[[ Extracted data open ]]

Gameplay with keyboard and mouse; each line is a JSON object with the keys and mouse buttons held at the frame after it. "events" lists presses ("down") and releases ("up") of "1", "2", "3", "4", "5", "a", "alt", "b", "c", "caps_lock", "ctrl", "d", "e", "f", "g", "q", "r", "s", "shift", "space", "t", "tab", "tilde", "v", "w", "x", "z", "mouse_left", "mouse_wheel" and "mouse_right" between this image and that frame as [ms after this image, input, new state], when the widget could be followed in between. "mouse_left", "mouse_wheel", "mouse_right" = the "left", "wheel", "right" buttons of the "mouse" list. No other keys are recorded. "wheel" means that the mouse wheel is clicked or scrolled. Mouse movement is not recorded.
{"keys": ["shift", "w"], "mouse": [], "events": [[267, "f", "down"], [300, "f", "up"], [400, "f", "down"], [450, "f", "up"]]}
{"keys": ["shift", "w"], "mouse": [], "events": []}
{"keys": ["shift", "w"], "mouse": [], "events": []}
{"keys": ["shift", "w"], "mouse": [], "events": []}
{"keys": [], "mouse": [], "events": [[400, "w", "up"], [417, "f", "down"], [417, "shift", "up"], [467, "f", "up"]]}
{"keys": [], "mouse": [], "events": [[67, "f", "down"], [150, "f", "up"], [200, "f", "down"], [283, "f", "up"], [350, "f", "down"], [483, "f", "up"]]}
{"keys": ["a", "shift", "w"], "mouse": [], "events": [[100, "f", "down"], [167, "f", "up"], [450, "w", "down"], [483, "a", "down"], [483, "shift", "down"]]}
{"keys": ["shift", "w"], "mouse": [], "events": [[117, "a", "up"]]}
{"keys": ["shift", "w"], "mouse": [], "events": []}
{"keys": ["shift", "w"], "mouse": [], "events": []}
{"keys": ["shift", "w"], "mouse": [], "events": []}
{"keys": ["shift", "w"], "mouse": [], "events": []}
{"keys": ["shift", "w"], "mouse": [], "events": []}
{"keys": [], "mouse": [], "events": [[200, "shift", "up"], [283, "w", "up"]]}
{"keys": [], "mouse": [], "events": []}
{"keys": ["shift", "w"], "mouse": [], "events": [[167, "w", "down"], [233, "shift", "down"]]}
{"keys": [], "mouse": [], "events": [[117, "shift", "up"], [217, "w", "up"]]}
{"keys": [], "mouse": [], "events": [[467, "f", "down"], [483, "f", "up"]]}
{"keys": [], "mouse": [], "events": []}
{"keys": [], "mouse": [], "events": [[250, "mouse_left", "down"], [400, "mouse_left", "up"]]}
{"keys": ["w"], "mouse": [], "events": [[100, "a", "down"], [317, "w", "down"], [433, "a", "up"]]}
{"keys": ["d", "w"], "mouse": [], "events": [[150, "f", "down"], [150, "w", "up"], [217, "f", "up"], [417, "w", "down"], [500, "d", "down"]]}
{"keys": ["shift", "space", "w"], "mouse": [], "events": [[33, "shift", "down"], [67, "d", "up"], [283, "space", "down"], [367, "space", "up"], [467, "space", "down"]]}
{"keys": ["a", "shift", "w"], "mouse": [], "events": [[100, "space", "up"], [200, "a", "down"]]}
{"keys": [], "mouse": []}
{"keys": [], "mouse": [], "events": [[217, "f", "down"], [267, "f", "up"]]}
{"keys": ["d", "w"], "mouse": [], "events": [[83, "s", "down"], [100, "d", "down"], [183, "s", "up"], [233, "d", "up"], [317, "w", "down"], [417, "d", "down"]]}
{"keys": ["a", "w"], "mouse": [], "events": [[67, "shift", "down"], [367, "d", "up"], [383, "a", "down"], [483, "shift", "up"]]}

[[ Extracted data closed ]]

Would you be able to transcribe every line of the data exactly?

Result:
Gameplay with keyboard and mouse; each line is a JSON object with the keys and mouse buttons held at the frame after it. "events" lists presses ("down") and releases ("up") of "1", "2", "3", "4", "5", "a", "alt", "b", "c", "caps_lock", "ctrl", "d", "e", "f", "g", "q", "r", "s", "shift", "space", "t", "tab", "tilde", "v", "w", "x", "z", "mouse_left", "mouse_wheel" and "mouse_right" between this image and that frame as [ms after this image, input, new state], when the widget could be followed in between. "mouse_left", "mouse_wheel", "mouse_right" = the "left", "wheel", "right" buttons of the "mouse" list. No other keys are recorded. "wheel" means that the mouse wheel is clicked or scrolled. Mouse movement is not recorded.
{"keys": ["shift", "w"], "mouse": [], "events": [[267, "f", "down"], [300, "f", "up"], [400, "f", "down"], [450, "f", "up"]]}
{"keys": ["shift", "w"], "mouse": [], "events": []}
{"keys": ["shift", "w"], "mouse": [], "events": []}
{"keys": ["shift", "w"], "mouse": [], "events": []}
{"keys": [], "mouse": [], "events": [[400, "w", "up"], [417, "f", "down"], [417, "shift", "up"], [467, "f", "up"]]}
{"keys": [], "mouse": [], "events": [[67, "f", "down"], [150, "f", "up"], [200, "f", "down"], [283, "f", "up"], [350, "f", "down"], [483, "f", "up"]]}
{"keys": ["a", "shift", "w"], "mouse": [], "events": [[100, "f", "down"], [167, "f", "up"], [450, "w", "down"], [483, "a", "down"], [483, "shift", "down"]]}
{"keys": ["shift", "w"], "mouse": [], "events": [[117, "a", "up"]]}
{"keys": ["shift", "w"], "mouse": [], "events": []}
{"keys": ["shift", "w"], "mouse": [], "events": []}
{"keys": ["shift", "w"], "mouse": [], "events": []}
{"keys": ["shift", "w"], "mouse": [], "events": []}
{"keys": ["shift", "w"], "mouse": [], "events": []}
{"keys": [], "mouse": [], "events": [[200, "shift", "up"], [283, "w", "up"]]}
{"keys": [], "mouse": [], "events": []}
{"keys": ["shift", "w"], "mouse": [], "events": [[167, "w", "down"], [233, "shift", "down"]]}
{"keys": [], "mouse": [], "events": [[117, "shift", "up"], [217, "w", "up"]]}
{"keys": [], "mouse": [], "events": [[467, "f", "down"], [483, "f", "up"]]}
{"keys": [], "mouse": [], "events": []}
{"keys": [], "mouse": [], "events": [[250, "mouse_left", "down"], [400, "mouse_left", "up"]]}
{"keys": ["w"], "mouse": [], "events": [[100, "a", "down"], [317, "w", "down"], [433, "a", "up"]]}
{"keys": ["d", "w"], "mouse": [], "events": [[150, "f", "down"], [150, "w", "up"], [217, "f", "up"], [417, "w", "down"], [500, "d", "down"]]}
{"keys": ["shift", "space", "w"], "mouse": [], "events": [[33, "shift", "down"], [67, "d", "up"], [283, "space", "down"], [367, "space", "up"], [467, "space", "down"]]}
{"keys": ["a", "shift", "w"], "mouse": [], "events": [[100, "space", "up"], [200, "a", "down"]]}
{"keys": [], "mouse": []}
{"keys": [], "mouse": [], "events": [[217, "f", "down"], [267, "f", "up"]]}
{"keys": ["d", "w"], "mouse": [], "events": [[83, "s", "down"], [100, "d", "down"], [183, "s", "up"], [233, "d", "up"], [317, "w", "down"], [417, "d", "down"]]}
{"keys": ["a", "w"], "mouse": [], "events": [[67, "shift", "down"], [367, "d", "up"], [383, "a", "down"], [483, "shift", "up"]]}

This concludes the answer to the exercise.